Tous les matins, pendant une heure l’agricultrice trait ses chèvres. Elle vent ses fromages à des particuliers, via une Amap ou bien lors d’événements locaux comme le festival Terres du Son. Ce commerce direct permet selon elle « une véritable transparence » auprès des clients. Cependant, il n’y a pas de ventes possibles de Noël à mars car c’est une période durant laquelle les chèvres ne produisent pas de lait. « Je respecte ce cycle de la nature. Je pourrais travailler par insémination artificielle pour avoir du lait toute l’année. Mais mon but est de produire suivant les lois de la nature. »

« Ma volonté n’est pas d’amasser de l’argent, mais de bien vivre », ajoute-t-elle. Et de fait, si elle travaille d’arrache-pied, pour assurer la stabilité financière de son exploitation, elle est obligée de compter sur le salaire de son mari, employé à la mairie de Luynes.

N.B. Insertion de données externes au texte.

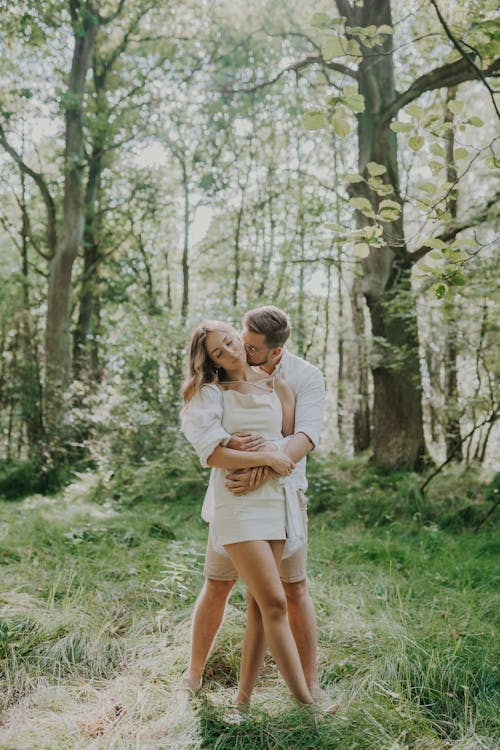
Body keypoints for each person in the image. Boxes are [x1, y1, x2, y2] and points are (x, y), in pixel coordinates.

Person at [182, 306, 325, 706]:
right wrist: (252, 457)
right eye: (235, 339)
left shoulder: (300, 379)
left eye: (248, 345)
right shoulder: (214, 388)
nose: (240, 347)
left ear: (274, 352)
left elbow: (302, 434)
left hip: (282, 495)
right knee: (219, 584)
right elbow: (215, 447)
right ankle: (193, 675)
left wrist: (269, 462)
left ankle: (301, 688)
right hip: (235, 497)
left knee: (287, 592)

Temanuata considère qu’il est important de distinguer la vie professionnelle et la vie privée. « Dans ce métier il vaut mieux ne pas travailler avec son conjoint. C’est une question d’organisation. » Dans le cas contraire, si le couple souhaite partir en vacances, cela fait deux personnes en moins pour s’occuper des animaux. Dans une petite ferme comme la sienne, c’est inenvisageable.

Une femme engagée

Temanuata doit composer avec un emploi du temps très chargé : travail à la ferme, quatre enfants et engagement syndical. Elle est en effet porte-parole de la confédération paysanne de l’Indre-et-Loire et siège au comité national à Paris. Elle y défend les valeurs d’une agriculture respectueuse de l’environnement, qui privilégie la qualité à la quantité de la production. L’agricultrice se bat aussi pour le maintien des aides allouées aux petites exploitations.

Temanuata est bien consciente du contexte difficile : « Aujourd’hui, nous sommes en pleine crise de l’élevage. Le litre de lait est acheté aux paysans à moins de 30 centimes. Ce prix n’équivaut même pas à son coût de production. Il faut donc arrêter d’inciter les jeunes agriculteurs à faire des emprunts, qu’ils ne sont pas en mesure de rembourser. » Elle souhaiterait que soient développées des petites exploitations, où le lait serait produit sainement et en respectant la nature. Cela ne nécessiterait pas d’investissements trop importants.

Temanuata s’est aussi essayée à la vie politique en 2014. Elle s’est présenté aux municipales de Luynes à la tête d’une liste sans étiquette. Elle n’a pas été élue mais a obtenu un siège de conseillère municipale qu’elle a quitté l’année suivante. Elle ne souhaitait pas cumuler cette fonction avec son engagement syndical. « Siéger au comité national de la confédération, c’est autre chose que de choisir la couleur du portail de la mairie », plaisante-t-elle.